--- START ---

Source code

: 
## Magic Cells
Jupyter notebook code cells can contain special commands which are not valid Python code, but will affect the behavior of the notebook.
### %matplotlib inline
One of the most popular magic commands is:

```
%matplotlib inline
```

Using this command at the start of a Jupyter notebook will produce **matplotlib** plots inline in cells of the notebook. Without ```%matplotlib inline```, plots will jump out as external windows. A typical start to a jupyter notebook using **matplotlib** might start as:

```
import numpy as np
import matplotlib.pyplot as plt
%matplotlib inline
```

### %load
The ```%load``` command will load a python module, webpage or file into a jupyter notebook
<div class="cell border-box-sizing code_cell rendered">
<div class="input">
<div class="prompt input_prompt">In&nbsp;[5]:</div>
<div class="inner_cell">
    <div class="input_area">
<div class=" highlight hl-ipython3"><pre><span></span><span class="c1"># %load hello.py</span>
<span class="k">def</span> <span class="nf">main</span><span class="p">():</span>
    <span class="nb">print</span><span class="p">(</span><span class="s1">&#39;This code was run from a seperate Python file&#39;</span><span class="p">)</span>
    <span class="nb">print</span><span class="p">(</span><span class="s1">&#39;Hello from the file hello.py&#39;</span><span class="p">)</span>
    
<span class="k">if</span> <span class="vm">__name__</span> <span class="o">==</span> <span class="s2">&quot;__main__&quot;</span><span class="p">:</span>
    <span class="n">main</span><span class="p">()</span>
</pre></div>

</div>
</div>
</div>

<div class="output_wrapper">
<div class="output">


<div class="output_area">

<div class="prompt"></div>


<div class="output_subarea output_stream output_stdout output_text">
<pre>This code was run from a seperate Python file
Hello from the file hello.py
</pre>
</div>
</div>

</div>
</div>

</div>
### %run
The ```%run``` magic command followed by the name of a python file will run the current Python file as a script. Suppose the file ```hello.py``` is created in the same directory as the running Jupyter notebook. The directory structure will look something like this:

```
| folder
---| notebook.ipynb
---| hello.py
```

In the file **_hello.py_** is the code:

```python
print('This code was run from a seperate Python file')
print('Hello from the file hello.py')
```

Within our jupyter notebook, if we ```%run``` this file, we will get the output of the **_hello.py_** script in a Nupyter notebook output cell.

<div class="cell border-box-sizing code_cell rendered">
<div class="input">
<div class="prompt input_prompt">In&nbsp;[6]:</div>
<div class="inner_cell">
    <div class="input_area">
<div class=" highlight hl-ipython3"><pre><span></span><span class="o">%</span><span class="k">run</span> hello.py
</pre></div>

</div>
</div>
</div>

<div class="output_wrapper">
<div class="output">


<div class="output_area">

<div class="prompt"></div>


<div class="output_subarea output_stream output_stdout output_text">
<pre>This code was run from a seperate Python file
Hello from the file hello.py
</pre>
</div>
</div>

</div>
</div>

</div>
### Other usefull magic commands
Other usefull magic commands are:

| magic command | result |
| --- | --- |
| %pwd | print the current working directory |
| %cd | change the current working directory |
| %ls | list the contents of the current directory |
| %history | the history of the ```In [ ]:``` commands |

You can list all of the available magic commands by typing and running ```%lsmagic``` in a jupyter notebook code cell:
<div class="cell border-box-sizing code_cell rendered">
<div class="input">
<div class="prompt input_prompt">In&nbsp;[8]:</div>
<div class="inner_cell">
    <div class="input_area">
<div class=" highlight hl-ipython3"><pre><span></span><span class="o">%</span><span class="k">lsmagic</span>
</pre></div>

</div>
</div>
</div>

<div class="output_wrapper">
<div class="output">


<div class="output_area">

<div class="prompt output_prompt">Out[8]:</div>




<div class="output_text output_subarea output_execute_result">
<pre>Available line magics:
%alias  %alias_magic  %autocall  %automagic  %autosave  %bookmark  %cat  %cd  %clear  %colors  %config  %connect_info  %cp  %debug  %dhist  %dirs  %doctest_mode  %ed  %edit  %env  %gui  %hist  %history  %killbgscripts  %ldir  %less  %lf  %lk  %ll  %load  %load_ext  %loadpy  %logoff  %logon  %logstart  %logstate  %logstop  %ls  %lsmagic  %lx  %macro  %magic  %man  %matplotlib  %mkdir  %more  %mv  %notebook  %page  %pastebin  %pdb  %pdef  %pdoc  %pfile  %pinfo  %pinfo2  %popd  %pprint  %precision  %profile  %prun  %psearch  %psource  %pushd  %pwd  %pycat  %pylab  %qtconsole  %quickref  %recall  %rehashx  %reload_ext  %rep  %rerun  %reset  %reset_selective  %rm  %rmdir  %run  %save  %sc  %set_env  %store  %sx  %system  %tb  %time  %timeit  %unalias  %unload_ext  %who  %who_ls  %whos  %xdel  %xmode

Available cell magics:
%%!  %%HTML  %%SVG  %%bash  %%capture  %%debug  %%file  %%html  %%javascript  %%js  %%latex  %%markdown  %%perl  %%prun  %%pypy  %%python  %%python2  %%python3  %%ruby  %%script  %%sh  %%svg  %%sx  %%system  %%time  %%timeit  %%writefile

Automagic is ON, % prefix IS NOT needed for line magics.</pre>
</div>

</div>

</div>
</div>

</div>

--- END ---

## Exercise description
Each line of the data must be retyped exactly as written.

## Solution to the problem
Source code

: 
## Magic Cells
Jupyter notebook code cells can contain special commands which are not valid Python code, but will affect the behavior of the notebook.
### %matplotlib inline
One of the most popular magic commands is:

```
%matplotlib inline
```

Using this command at the start of a Jupyter notebook will produce **matplotlib** plots inline in cells of the notebook. Without ```%matplotlib inline```, plots will jump out as external windows. A typical start to a jupyter notebook using **matplotlib** might start as:

```
import numpy as np
import matplotlib.pyplot as plt
%matplotlib inline
```

### %load
The ```%load``` command will load a python module, webpage or file into a jupyter notebook
<div class="cell border-box-sizing code_cell rendered">
<div class="input">
<div class="prompt input_prompt">In&nbsp;[5]:</div>
<div class="inner_cell">
    <div class="input_area">
<div class=" highlight hl-ipython3"><pre><span></span><span class="c1"># %load hello.py</span>
<span class="k">def</span> <span class="nf">main</span><span class="p">():</span>
    <span class="nb">print</span><span class="p">(</span><span class="s1">&#39;This code was run from a seperate Python file&#39;</span><span class="p">)</span>
    <span class="nb">print</span><span class="p">(</span><span class="s1">&#39;Hello from the file hello.py&#39;</span><span class="p">)</span>
    
<span class="k">if</span> <span class="vm">__name__</span> <span class="o">==</span> <span class="s2">&quot;__main__&quot;</span><span class="p">:</span>
    <span class="n">main</span><span class="p">()</span>
</pre></div>

</div>
</div>
</div>

<div class="output_wrapper">
<div class="output">


<div class="output_area">

<div class="prompt"></div>


<div class="output_subarea output_stream output_stdout output_text">
<pre>This code was run from a seperate Python file
Hello from the file hello.py
</pre>
</div>
</div>

</div>
</div>

</div>
### %run
The ```%run``` magic command followed by the name of a python file will run the current Python file as a script. Suppose the file ```hello.py``` is created in the same directory as the running Jupyter notebook. The directory structure will look something like this:

```
| folder
---| notebook.ipynb
---| hello.py
```

In the file **_hello.py_** is the code:

```python
print('This code was run from a seperate Python file')
print('Hello from the file hello.py')
```

Within our jupyter notebook, if we ```%run``` this file, we will get the output of the **_hello.py_** script in a Nupyter notebook output cell.

<div class="cell border-box-sizing code_cell rendered">
<div class="input">
<div class="prompt input_prompt">In&nbsp;[6]:</div>
<div class="inner_cell">
    <div class="input_area">
<div class=" highlight hl-ipython3"><pre><span></span><span class="o">%</span><span class="k">run</span> hello.py
</pre></div>

</div>
</div>
</div>

<div class="output_wrapper">
<div class="output">


<div class="output_area">

<div class="prompt"></div>


<div class="output_subarea output_stream output_stdout output_text">
<pre>This code was run from a seperate Python file
Hello from the file hello.py
</pre>
</div>
</div>

</div>
</div>

</div>
### Other usefull magic commands
Other usefull magic commands are:

| magic command | result |
| --- | --- |
| %pwd | print the current working directory |
| %cd | change the current working directory |
| %ls | list the contents of the current directory |
| %history | the history of the ```In [ ]:``` commands |

You can list all of the available magic commands by typing and running ```%lsmagic``` in a jupyter notebook code cell:
<div class="cell border-box-sizing code_cell rendered">
<div class="input">
<div class="prompt input_prompt">In&nbsp;[8]:</div>
<div class="inner_cell">
    <div class="input_area">
<div class=" highlight hl-ipython3"><pre><span></span><span class="o">%</span><span class="k">lsmagic</span>
</pre></div>

</div>
</div>
</div>

<div class="output_wrapper">
<div class="output">


<div class="output_area">

<div class="prompt output_prompt">Out[8]:</div>




<div class="output_text output_subarea output_execute_result">
<pre>Available line magics:
%alias  %alias_magic  %autocall  %automagic  %autosave  %bookmark  %cat  %cd  %clear  %colors  %config  %connect_info  %cp  %debug  %dhist  %dirs  %doctest_mode  %ed  %edit  %env  %gui  %hist  %history  %killbgscripts  %ldir  %less  %lf  %lk  %ll  %load  %load_ext  %loadpy  %logoff  %logon  %logstart  %logstate  %logstop  %ls  %lsmagic  %lx  %macro  %magic  %man  %matplotlib  %mkdir  %more  %mv  %notebook  %page  %pastebin  %pdb  %pdef  %pdoc  %pfile  %pinfo  %pinfo2  %popd  %pprint  %precision  %profile  %prun  %psearch  %psource  %pushd  %pwd  %pycat  %pylab  %qtconsole  %quickref  %recall  %rehashx  %reload_ext  %rep  %rerun  %reset  %reset_selective  %rm  %rmdir  %run  %save  %sc  %set_env  %store  %sx  %system  %tb  %time  %timeit  %unalias  %unload_ext  %who  %who_ls  %whos  %xdel  %xmode

Available cell magics:
%%!  %%HTML  %%SVG  %%bash  %%capture  %%debug  %%file  %%html  %%javascript  %%js  %%latex  %%markdown  %%perl  %%prun  %%pypy  %%python  %%python2  %%python3  %%ruby  %%script  %%sh  %%svg  %%sx  %%system  %%time  %%timeit  %%writefile

Automagic is ON, % prefix IS NOT needed for line magics.</pre>
</div>

</div>

</div>
</div>

</div>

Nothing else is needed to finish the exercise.